PAVE Space, a Swiss space infrastructure company, has raised $40 million in seed funding to develop a new generation of spacecraft designed to move satellites rapidly between orbits. The round was led by Visionaries Club and Creandum, with participation from Lombard Odier Investment Managers, Atlantic Labs, Sistafund, b2venture, ACE Investment Partners, Ilavaska Vuillermoz Capital, and Pareto & Motier Ventures.
The company is building a family of orbital transfer vehicles (OTVs) capable of transporting satellites from low Earth orbit to higher-energy destinations such as geostationary and lunar orbits in under 24 hours, addressing a growing bottleneck in the space economy. Today, satellites typically rely on onboard propulsion systems that can take months to reach their final orbit, delaying operations and increasing costs.

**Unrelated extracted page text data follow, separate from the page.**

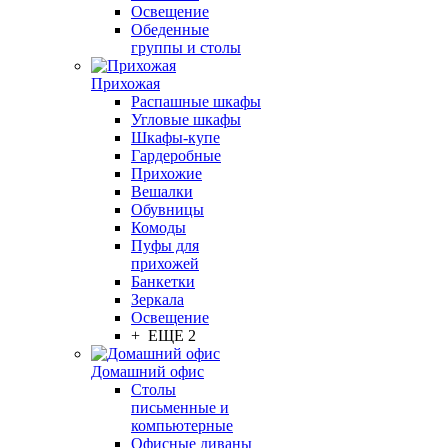
Освещение
Обеденные
группы и столы
Прихожая
Распашные шкафы
Угловые шкафы
Шкафы-купе
Гардеробные
Прихожие
Вешалки
Обувницы
Комоды
Пуфы для
прихожей
Банкетки
Зеркала
Освещение
+ ЕЩЕ 2
Домашний офис
Столы
письменные и
компьютерные
Офисные диваны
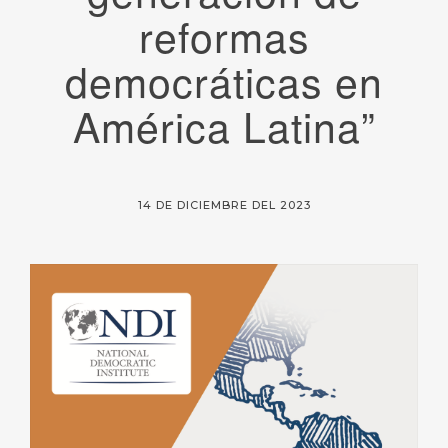
reformas
democráticas en
América Latina”
14 DE DICIEMBRE DEL 2023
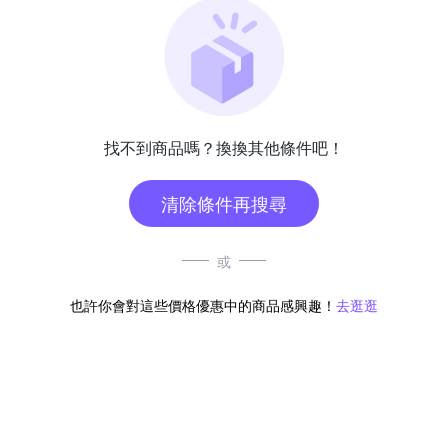
找不到商品嗎？換換其他條件吧！
清除條件再搜尋
或
也許你會對這些價格優惠中的商品感興趣！
去逛逛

PAVE’s flagship kickstage vehicle is designed to shorten mission timelines and reduce costs using storable bipropellants, while a smaller mobile platform is being developed for rapid, flexible satellite repositioning.

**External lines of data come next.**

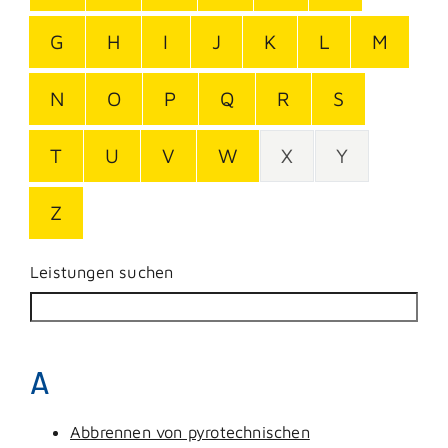
G
H
I
J
K
L
M
N
O
P
Q
R
S
T
U
V
W
X
Y
Z
Leistungen suchen
A
Abbrennen von pyrotechnischen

As the number of satellites in orbit continues to grow, demand for faster and more flexible orbital mobility is increasing across both commercial and institutional markets. PAVE aims to provide a launcher-agnostic logistics layer compatible with multiple launch systems, supporting satellite operators, telecom providers and defence organisations.
Julie Böhning, CEO and co-founder of PAVE Space, said that the space economy is moving into an industrial phase where logistics in orbit will become as essential as they are on Earth:
Our ambition is to build the infrastructure that enables industries to move, operate and scale beyond Earth, while supporting Europe’s strategic autonomy in space.
The company is preparing its first in-space demonstration mission and has already secured early reservation agreements with satellite operators.
The funding will be used to accelerate development of its orbital logistics platforms, conduct initial demonstration missions, expand its engineering team and prepare for its first commercial deployments.